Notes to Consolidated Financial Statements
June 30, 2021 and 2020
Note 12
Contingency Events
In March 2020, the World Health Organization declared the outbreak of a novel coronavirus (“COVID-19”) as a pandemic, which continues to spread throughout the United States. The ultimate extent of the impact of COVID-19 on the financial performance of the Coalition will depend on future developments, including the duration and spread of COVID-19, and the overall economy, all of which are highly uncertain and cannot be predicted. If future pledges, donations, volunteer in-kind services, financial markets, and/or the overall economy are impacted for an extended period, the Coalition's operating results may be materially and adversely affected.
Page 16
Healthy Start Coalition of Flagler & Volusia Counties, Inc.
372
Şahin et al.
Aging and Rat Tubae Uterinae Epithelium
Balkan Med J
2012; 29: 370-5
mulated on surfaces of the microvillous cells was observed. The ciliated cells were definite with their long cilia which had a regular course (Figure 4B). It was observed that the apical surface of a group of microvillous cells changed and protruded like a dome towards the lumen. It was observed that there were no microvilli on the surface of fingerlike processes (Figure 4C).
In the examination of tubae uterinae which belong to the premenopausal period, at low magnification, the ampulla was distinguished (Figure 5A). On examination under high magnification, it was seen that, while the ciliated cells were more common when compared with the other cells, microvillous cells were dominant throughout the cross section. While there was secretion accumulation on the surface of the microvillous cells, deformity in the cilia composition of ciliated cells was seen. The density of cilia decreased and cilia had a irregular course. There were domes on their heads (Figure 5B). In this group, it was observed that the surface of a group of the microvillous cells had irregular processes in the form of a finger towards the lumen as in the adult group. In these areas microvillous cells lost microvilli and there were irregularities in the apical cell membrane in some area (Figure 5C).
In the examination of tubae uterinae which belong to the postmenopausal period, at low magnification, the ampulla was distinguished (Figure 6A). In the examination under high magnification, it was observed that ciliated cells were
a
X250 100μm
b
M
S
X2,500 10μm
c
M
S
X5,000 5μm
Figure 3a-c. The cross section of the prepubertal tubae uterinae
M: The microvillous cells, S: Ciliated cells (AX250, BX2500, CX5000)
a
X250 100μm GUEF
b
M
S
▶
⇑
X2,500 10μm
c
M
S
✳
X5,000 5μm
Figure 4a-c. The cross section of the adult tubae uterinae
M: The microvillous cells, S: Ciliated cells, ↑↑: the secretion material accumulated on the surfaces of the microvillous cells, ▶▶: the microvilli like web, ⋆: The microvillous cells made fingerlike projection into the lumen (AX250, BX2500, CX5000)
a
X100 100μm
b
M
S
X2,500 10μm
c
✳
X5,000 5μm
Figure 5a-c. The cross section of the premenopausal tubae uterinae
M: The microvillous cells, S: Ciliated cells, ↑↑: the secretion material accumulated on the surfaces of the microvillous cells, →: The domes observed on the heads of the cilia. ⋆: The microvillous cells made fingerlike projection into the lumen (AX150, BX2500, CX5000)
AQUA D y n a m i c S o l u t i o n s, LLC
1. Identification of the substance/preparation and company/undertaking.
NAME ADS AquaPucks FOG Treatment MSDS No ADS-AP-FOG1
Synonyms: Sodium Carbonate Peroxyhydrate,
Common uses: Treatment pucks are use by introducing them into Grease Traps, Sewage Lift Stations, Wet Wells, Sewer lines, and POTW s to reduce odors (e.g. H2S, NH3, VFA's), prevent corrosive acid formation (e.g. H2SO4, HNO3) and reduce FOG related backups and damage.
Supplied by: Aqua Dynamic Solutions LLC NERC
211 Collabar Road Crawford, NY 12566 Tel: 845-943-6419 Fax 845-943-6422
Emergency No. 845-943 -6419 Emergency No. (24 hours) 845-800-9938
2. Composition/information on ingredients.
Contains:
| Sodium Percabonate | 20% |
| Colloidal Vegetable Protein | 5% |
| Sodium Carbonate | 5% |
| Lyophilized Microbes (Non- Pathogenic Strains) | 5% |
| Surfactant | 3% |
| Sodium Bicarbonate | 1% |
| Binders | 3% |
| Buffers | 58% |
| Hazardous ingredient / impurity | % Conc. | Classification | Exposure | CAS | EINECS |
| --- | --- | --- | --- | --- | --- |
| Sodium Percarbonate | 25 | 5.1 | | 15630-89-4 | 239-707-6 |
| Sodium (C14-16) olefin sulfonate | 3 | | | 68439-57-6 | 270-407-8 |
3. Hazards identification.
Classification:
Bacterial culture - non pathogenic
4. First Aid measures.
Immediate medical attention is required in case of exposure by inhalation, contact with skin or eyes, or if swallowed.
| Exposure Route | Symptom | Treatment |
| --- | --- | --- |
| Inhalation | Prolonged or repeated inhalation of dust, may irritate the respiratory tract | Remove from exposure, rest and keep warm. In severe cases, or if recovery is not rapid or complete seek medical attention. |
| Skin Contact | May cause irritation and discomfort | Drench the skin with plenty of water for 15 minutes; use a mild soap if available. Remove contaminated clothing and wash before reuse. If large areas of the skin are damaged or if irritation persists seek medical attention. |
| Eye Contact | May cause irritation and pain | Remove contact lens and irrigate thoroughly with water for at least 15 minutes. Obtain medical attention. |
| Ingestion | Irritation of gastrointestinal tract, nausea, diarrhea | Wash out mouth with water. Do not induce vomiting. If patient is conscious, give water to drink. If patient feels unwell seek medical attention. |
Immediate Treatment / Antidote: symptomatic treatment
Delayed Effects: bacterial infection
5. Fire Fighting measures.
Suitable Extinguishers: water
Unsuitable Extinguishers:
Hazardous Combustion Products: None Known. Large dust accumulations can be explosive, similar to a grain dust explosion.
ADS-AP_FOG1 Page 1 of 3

Your goal: Keep the wording exact. Give all of the records again.

Exercise output:
Notes to Consolidated Financial Statements
June 30, 2021 and 2020
Note 12
Contingency Events
In March 2020, the World Health Organization declared the outbreak of a novel coronavirus (“COVID-19”) as a pandemic, which continues to spread throughout the United States. The ultimate extent of the impact of COVID-19 on the financial performance of the Coalition will depend on future developments, including the duration and spread of COVID-19, and the overall economy, all of which are highly uncertain and cannot be predicted. If future pledges, donations, volunteer in-kind services, financial markets, and/or the overall economy are impacted for an extended period, the Coalition's operating results may be materially and adversely affected.
Page 16
Healthy Start Coalition of Flagler & Volusia Counties, Inc.
372
Şahin et al.
Aging and Rat Tubae Uterinae Epithelium
Balkan Med J
2012; 29: 370-5
mulated on surfaces of the microvillous cells was observed. The ciliated cells were definite with their long cilia which had a regular course (Figure 4B). It was observed that the apical surface of a group of microvillous cells changed and protruded like a dome towards the lumen. It was observed that there were no microvilli on the surface of fingerlike processes (Figure 4C).
In the examination of tubae uterinae which belong to the premenopausal period, at low magnification, the ampulla was distinguished (Figure 5A). On examination under high magnification, it was seen that, while the ciliated cells were more common when compared with the other cells, microvillous cells were dominant throughout the cross section. While there was secretion accumulation on the surface of the microvillous cells, deformity in the cilia composition of ciliated cells was seen. The density of cilia decreased and cilia had a irregular course. There were domes on their heads (Figure 5B). In this group, it was observed that the surface of a group of the microvillous cells had irregular processes in the form of a finger towards the lumen as in the adult group. In these areas microvillous cells lost microvilli and there were irregularities in the apical cell membrane in some area (Figure 5C).
In the examination of tubae uterinae which belong to the postmenopausal period, at low magnification, the ampulla was distinguished (Figure 6A). In the examination under high magnification, it was observed that ciliated cells were
a
X250 100μm
b
M
S
X2,500 10μm
c
M
S
X5,000 5μm
Figure 3a-c. The cross section of the prepubertal tubae uterinae
M: The microvillous cells, S: Ciliated cells (AX250, BX2500, CX5000)
a
X250 100μm GUEF
b
M
S
▶
⇑
X2,500 10μm
c
M
S
✳
X5,000 5μm
Figure 4a-c. The cross section of the adult tubae uterinae
M: The microvillous cells, S: Ciliated cells, ↑↑: the secretion material accumulated on the surfaces of the microvillous cells, ▶▶: the microvilli like web, ⋆: The microvillous cells made fingerlike projection into the lumen (AX250, BX2500, CX5000)
a
X100 100μm
b
M
S
X2,500 10μm
c
✳
X5,000 5μm
Figure 5a-c. The cross section of the premenopausal tubae uterinae
M: The microvillous cells, S: Ciliated cells, ↑↑: the secretion material accumulated on the surfaces of the microvillous cells, →: The domes observed on the heads of the cilia. ⋆: The microvillous cells made fingerlike projection into the lumen (AX150, BX2500, CX5000)
AQUA D y n a m i c S o l u t i o n s, LLC
1. Identification of the substance/preparation and company/undertaking.
NAME ADS AquaPucks FOG Treatment MSDS No ADS-AP-FOG1
Synonyms: Sodium Carbonate Peroxyhydrate,
Common uses: Treatment pucks are use by introducing them into Grease Traps, Sewage Lift Stations, Wet Wells, Sewer lines, and POTW s to reduce odors (e.g. H2S, NH3, VFA's), prevent corrosive acid formation (e.g. H2SO4, HNO3) and reduce FOG related backups and damage.
Supplied by: Aqua Dynamic Solutions LLC NERC
211 Collabar Road Crawford, NY 12566 Tel: 845-943-6419 Fax 845-943-6422
Emergency No. 845-943 -6419 Emergency No. (24 hours) 845-800-9938
2. Composition/information on ingredients.
Contains:
| Sodium Percabonate | 20% |
| Colloidal Vegetable Protein | 5% |
| Sodium Carbonate | 5% |
| Lyophilized Microbes (Non- Pathogenic Strains) | 5% |
| Surfactant | 3% |
| Sodium Bicarbonate | 1% |
| Binders | 3% |
| Buffers | 58% |
| Hazardous ingredient / impurity | % Conc. | Classification | Exposure | CAS | EINECS |
| --- | --- | --- | --- | --- | --- |
| Sodium Percarbonate | 25 | 5.1 | | 15630-89-4 | 239-707-6 |
| Sodium (C14-16) olefin sulfonate | 3 | | | 68439-57-6 | 270-407-8 |
3. Hazards identification.
Classification:
Bacterial culture - non pathogenic
4. First Aid measures.
Immediate medical attention is required in case of exposure by inhalation, contact with skin or eyes, or if swallowed.
| Exposure Route | Symptom | Treatment |
| --- | --- | --- |
| Inhalation | Prolonged or repeated inhalation of dust, may irritate the respiratory tract | Remove from exposure, rest and keep warm. In severe cases, or if recovery is not rapid or complete seek medical attention. |
| Skin Contact | May cause irritation and discomfort | Drench the skin with plenty of water for 15 minutes; use a mild soap if available. Remove contaminated clothing and wash before reuse. If large areas of the skin are damaged or if irritation persists seek medical attention. |
| Eye Contact | May cause irritation and pain | Remove contact lens and irrigate thoroughly with water for at least 15 minutes. Obtain medical attention. |
| Ingestion | Irritation of gastrointestinal tract, nausea, diarrhea | Wash out mouth with water. Do not induce vomiting. If patient is conscious, give water to drink. If patient feels unwell seek medical attention. |
Immediate Treatment / Antidote: symptomatic treatment
Delayed Effects: bacterial infection
5. Fire Fighting measures.
Suitable Extinguishers: water
Unsuitable Extinguishers:
Hazardous Combustion Products: None Known. Large dust accumulations can be explosive, similar to a grain dust explosion.
ADS-AP_FOG1 Page 1 of 3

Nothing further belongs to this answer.